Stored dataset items
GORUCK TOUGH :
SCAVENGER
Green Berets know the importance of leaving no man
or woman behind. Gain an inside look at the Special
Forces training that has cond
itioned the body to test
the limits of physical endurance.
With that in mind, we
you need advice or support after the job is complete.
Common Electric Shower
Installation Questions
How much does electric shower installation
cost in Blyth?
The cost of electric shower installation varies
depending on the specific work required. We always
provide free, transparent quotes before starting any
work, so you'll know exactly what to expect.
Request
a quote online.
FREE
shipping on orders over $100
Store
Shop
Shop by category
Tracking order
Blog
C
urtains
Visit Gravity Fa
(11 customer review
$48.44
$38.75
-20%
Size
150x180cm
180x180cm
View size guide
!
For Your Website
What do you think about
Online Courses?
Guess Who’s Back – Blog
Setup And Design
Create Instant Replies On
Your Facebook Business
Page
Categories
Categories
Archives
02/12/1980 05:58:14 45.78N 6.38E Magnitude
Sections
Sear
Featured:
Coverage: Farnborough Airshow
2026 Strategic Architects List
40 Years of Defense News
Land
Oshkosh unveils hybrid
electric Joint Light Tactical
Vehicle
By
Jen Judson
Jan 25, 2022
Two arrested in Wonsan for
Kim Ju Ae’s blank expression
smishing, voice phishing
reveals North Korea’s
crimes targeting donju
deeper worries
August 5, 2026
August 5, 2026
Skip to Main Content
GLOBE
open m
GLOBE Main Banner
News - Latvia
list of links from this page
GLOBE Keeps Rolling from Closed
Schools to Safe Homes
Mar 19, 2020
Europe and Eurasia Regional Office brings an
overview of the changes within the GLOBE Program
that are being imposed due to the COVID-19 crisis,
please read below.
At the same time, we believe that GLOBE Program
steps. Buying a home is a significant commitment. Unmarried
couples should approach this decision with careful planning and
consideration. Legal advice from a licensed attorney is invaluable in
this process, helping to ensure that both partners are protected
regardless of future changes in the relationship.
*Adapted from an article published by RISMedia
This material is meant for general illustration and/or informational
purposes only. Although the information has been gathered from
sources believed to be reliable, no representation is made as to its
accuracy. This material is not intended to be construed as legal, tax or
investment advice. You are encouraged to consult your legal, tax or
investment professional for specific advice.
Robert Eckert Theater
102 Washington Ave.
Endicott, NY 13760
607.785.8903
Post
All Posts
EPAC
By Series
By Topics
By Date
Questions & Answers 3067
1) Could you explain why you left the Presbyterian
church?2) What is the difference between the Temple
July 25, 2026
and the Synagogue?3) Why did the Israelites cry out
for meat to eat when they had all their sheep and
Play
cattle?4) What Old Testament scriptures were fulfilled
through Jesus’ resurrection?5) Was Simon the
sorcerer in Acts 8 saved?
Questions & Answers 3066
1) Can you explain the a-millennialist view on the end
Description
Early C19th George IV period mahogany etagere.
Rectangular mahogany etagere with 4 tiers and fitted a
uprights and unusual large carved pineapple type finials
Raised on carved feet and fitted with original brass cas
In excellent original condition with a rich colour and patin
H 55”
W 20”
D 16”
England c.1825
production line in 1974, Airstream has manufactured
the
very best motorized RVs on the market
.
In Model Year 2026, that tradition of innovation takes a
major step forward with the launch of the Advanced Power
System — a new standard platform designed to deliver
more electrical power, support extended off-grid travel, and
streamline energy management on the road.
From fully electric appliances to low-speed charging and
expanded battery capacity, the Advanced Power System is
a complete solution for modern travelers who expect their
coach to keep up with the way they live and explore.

== EXERCISE DETAILS ==
An exact number is called for here: how many lines across the records contain the word "advice". Nothing else belongs in the answer.

== ANSWER TO THE EXERCISE ==
4